As cars get increasingly connected, hacking becomes a major issue for automakers and consumers alike. Not long ago, two hackers demonstrated how easy it is to remotely hijack a Jeep Cherokee and now the Tesla Model S has been targeted by a similar attack.
Two researchers have discovered that they could plug their laptop into a network cable behind a Model S’ driver’s-side dashboard, allowing them to start the car and drive it using software commands. While at it, they were also able to plant a remote-access Trojan on the car’s network and later used the virus to remotely cut the Model S’ motor while someone else was driving.
The vulnerabilities were discovered by Kevin Mahaffey, co-founder and CTO of mobile security firm Lookout, and Marc Rogers, principal security researcher for CloudFlare, after about two years of digging through the architecture of a Tesla Model S. Both hacks require an initial physical access to the car and control of the car’s infotainment system, which has the ability to start the car or cut power.
Hackers also discovered that the infotainment system was using an out-of-date browser, which included a four-year-old Apple WebKit vulnerability that could allow an attacker to perform a fully remote hack to start the car or cut the motor.

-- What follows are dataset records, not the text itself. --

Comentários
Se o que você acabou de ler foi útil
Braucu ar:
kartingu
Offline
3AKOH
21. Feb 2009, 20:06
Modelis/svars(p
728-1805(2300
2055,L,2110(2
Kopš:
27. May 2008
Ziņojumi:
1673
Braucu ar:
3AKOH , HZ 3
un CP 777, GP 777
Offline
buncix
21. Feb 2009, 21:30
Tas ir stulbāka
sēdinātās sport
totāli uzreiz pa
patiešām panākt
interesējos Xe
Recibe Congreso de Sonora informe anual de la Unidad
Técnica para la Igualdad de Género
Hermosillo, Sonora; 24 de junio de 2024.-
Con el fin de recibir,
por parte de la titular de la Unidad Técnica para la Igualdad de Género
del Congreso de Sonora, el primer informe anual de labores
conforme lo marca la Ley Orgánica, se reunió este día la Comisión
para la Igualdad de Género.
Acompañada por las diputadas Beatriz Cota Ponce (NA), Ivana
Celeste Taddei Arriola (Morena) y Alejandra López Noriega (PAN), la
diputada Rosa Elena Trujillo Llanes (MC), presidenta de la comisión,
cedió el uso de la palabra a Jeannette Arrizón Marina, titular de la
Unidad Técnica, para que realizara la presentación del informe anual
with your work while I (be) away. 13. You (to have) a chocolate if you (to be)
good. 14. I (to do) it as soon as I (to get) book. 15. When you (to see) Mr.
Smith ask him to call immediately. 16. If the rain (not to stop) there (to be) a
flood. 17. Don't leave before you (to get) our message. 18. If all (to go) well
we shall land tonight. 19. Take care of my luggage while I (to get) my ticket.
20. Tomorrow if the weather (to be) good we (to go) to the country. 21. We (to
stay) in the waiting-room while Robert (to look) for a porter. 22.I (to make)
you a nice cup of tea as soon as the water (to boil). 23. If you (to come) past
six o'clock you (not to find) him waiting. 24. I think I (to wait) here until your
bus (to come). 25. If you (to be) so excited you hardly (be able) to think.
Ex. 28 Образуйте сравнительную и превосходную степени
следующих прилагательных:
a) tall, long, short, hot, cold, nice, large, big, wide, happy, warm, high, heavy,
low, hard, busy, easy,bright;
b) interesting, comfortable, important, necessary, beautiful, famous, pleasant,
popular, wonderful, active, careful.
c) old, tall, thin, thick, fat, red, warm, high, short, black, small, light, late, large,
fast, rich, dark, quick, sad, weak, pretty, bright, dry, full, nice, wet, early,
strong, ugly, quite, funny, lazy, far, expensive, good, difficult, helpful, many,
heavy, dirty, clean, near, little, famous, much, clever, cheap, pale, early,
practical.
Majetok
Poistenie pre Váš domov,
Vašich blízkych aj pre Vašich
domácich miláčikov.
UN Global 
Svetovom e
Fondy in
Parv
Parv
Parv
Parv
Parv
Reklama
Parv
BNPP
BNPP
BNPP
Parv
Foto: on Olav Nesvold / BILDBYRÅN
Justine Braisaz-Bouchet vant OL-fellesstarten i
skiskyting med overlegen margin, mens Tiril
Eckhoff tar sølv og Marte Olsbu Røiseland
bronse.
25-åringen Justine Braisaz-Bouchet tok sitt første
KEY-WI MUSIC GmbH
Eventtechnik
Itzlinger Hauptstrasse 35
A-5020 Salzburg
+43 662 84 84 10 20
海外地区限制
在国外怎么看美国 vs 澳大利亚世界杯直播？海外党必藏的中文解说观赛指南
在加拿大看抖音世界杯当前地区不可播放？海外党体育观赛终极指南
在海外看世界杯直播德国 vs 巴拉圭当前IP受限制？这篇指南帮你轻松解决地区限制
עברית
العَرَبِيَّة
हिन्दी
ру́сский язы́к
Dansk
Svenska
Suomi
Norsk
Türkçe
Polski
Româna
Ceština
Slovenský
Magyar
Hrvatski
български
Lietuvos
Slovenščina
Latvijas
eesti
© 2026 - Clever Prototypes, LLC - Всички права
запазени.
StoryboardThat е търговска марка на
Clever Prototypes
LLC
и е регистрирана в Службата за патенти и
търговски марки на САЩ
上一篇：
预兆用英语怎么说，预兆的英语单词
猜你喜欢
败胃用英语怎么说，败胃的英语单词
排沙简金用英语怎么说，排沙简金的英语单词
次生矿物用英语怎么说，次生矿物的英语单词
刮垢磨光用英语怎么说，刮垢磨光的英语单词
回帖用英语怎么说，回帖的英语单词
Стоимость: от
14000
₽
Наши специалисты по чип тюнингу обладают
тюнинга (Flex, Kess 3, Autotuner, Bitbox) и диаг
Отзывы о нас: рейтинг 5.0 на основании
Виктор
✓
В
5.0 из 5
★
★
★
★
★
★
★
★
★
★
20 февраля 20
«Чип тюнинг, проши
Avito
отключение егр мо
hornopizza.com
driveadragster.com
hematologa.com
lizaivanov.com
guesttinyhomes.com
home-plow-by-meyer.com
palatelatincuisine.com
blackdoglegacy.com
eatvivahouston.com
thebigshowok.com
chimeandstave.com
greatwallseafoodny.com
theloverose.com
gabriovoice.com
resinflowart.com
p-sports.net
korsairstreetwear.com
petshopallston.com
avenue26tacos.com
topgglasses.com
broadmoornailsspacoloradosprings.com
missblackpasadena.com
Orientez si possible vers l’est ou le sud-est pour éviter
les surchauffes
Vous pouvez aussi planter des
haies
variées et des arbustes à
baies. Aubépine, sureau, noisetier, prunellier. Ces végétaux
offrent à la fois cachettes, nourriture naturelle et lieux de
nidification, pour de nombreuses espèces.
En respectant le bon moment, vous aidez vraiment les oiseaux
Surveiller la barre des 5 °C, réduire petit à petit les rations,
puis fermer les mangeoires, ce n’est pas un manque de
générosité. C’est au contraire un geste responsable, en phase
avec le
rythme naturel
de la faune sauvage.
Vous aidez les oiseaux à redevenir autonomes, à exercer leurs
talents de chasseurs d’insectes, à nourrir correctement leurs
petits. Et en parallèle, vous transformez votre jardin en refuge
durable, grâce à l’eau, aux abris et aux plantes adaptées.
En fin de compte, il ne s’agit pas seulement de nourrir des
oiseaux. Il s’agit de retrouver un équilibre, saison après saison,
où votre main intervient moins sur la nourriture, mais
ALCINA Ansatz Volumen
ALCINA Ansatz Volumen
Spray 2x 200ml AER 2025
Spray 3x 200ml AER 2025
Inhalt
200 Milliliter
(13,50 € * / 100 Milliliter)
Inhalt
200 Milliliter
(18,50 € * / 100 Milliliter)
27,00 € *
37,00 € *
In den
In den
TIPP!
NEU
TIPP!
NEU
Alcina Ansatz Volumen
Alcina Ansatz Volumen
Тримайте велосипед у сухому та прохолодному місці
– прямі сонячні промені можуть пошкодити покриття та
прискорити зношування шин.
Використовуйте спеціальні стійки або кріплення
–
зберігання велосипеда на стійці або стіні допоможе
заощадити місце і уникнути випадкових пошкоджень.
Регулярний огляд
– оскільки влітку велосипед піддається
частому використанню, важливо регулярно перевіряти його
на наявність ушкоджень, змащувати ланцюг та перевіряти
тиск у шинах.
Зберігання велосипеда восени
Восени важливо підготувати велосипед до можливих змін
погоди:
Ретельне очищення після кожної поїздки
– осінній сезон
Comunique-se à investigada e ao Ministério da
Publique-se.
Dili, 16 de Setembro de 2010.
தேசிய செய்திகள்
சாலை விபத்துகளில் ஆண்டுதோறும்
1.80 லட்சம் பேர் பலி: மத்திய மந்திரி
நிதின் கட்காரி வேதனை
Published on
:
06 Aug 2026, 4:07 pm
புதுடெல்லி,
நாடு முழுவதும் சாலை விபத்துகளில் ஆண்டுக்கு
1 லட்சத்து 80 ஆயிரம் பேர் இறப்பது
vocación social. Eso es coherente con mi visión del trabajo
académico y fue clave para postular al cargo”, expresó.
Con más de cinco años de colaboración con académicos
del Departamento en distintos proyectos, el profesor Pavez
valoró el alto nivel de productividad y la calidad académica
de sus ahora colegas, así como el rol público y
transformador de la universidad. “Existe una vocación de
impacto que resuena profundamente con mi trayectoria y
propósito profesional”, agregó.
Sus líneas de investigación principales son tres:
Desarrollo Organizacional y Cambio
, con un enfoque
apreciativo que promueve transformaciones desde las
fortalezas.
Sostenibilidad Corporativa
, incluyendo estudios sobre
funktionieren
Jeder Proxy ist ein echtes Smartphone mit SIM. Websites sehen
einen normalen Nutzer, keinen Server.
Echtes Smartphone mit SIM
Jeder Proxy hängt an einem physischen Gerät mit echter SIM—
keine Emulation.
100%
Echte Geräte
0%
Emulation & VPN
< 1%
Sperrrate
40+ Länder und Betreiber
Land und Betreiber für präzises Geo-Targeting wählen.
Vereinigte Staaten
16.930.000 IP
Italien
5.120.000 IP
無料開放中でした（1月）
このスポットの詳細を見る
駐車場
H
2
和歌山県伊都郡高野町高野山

Overall, the hackers found six vulnerabilities in the Tesla Model S and worked with the automaker to develop fixes for some of them.
On Wednesday, Tesla Motors distributed a patch to every Model S on the road. “Tesla has taken a number of different measures to address the effects of all six vulnerabilities,” a Tesla spokeswoman told Wired. “In particular, the path that the team used to achieve root (superuser) privileges on the infotainment system has been closed off at several different points,” she added, also noting that the effects of some other vulnerabilities have been mitigated.